Das Bindeglied zwischen den beiden Teilen ist der QR-Code an der Installation, der zur Homepage der Initiative und zu den einzelnen Geschichten der Opfer führt.

biografischen Gedenkbuch „Sie lebten mitten unter uns. Verfolgt. Deportiert. Ermordet. Lebensgeschichten Schweinfurter Juden“
biografischen Gedenkbuch „Sie lebten mitten unter uns. Verfolgt. Deportiert. Ermordet. Lebensgeschichten Schweinfurter Juden“

Das Buch verdeutlicht im ersten Teil Hintergrundinformationen zum Erinnerungskonzept und gibt einen Überblick über die Entwicklung des jüdischen Lebens in Schweinfurt bis zum Holocaust. Im wichtigsten Teil des Gedenkbuches erzählen die beiden Autoren 75 erschütternde Lebensgeschichten von jüdischen Menschen, die mitten in der Stadtgesellschaft gelebt, hier gearbeitet, gelacht und geweint haben. Ihr Leben wurde von den Nazis zerstört. Nur weil sie Juden waren. Keiner der Deportierten hat überlebt.
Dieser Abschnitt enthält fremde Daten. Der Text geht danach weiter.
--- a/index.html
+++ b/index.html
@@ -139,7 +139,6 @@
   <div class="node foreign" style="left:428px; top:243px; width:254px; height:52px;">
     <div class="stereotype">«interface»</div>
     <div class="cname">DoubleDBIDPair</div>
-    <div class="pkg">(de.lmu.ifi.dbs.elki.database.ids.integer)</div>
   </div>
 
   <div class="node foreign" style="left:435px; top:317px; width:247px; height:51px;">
Ziel der Arbeit ist es, die ausgelöschten, vergessenen und verdrängten Namen und Biografien der Opfer in das kollektive Gedächtnis der Menschen Schweinfurts zurückzuholen. Die Autoren wollen mit dem biografischen Gedenkbuch der Erinnerung Namen und den jüdischen Menschen ein kleines Stück ihrer Würde und Identität zurückgeben.
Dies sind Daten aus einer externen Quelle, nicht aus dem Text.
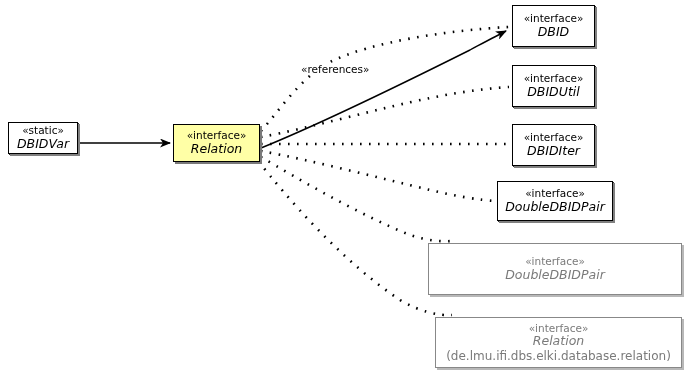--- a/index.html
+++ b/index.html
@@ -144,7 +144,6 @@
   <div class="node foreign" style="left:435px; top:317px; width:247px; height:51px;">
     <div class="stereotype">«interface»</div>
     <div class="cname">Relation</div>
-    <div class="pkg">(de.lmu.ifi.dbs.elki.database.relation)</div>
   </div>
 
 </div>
Den beiden Verfassern war es wichtig, die bereits erarbeiteten Einzelforschungen zur Geschichte der Jüdinnen und Juden zusammenzuführen und eigene Akzente zu setzen. So kann man erfahren und nachfühlen, welche Auswirkungen die rassistische Politik auf einzelne Menschen hatte. Die Schikanen des Terrorstaates werden erlebbar: Ausgrenzung, Enteignung, gescheiterte Emigrationsbemühungen, zerstörte Lebensziele, Auseinanderbrechen der Familien, Vertreibung aus den eigenen Wohnungen, Einweisung in sogenannte „Judenhäuser“, Krankheit, Suizid, Deportation, Mord.

Ausgangspunkt der Recherchen der beiden Autoren waren im Wesentlichen die Forschungen von Elisabeth Böhrer und die Informationen auf der Datenbank jüdisches Unterfranken des Johanna-Stahl-Zentrums Würzburg.

Das reich bebilderte Gedenkbuch ist im örtlichen Buchhandel zu erwerben.

Johanna Bonengel / Hannes Helferich: Sie lebten mitten unter uns. Verfolgt. Deportiert. Ermordet. Lebensgeschichten Schweinfurter Juden.
Verlag Rudolph Druck. Schweinfurt 2024. 207 Seiten. 25 €.